Remembering the table

He can describe the tranquil, colorful scene in Day’s 1970 painting of the original crew, now on view at Woodmere, as if his friends are still right in front of him.

Of the empty chair shown in the painting, Mednick explained, “That’s Larry, he’s standing behind doing the painting. On the left is myself, with the black beard,” and Leon, Pease and Lueders.

The poker table in the picture has its own story: the men bought a professional one by taking ten cents from each hand for two years.

Lueders, Day and Leon are all gone, but the tradition continues: the game’s youngest current member is 37, and its oldest is 88.

“It’s the ritual that really counts,” Mednick said. The party begins at noon on the first Sunday of every month and continues through rounds of champagne and oysters, lunch, cigars, conversation, cognac and of course, the game.

The exhibit displays about 40 works created by artists associated with the group at one point or another since its founding in 1963, including five pieces from Mednick. 

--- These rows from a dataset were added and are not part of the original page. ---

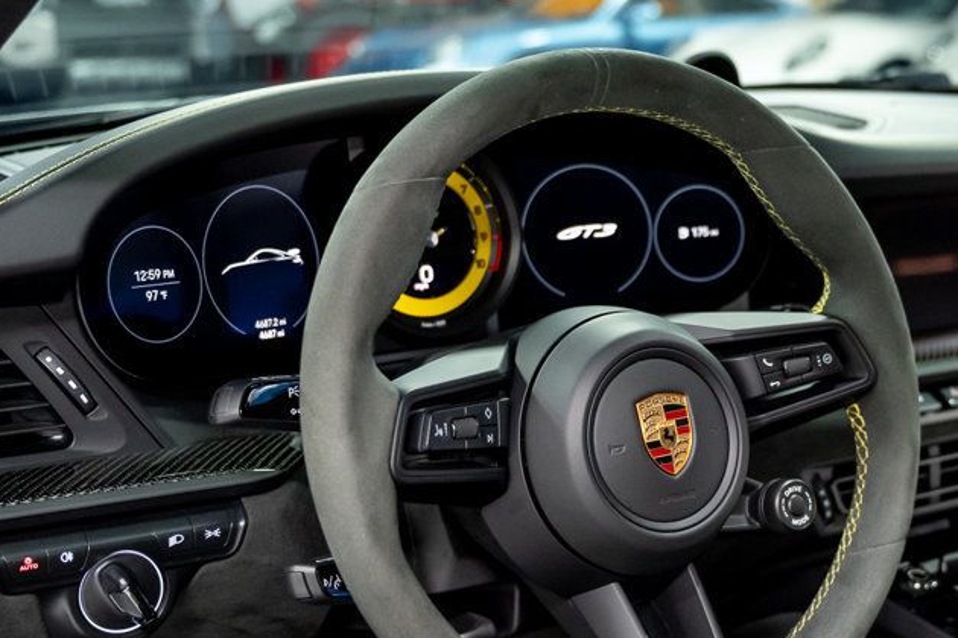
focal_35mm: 65
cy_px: 406
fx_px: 1730
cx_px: 731
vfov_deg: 20.9
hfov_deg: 30.4
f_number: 4
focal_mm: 40
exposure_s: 1/60
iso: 2000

“It’s an intimate show of people who knew each other, that really liked and loved each other a lot,” said Mednick.

Woodmere Art Museum’s “The Poker Game and Its Circle” is on display through October 25. On Saturday, September 28, Ruth Fine, Larry Day’s wife and the former curator of special projects in modern art at the National Gallery of Art in Washington D.C., will present a free gallery talk about her late husband’s work.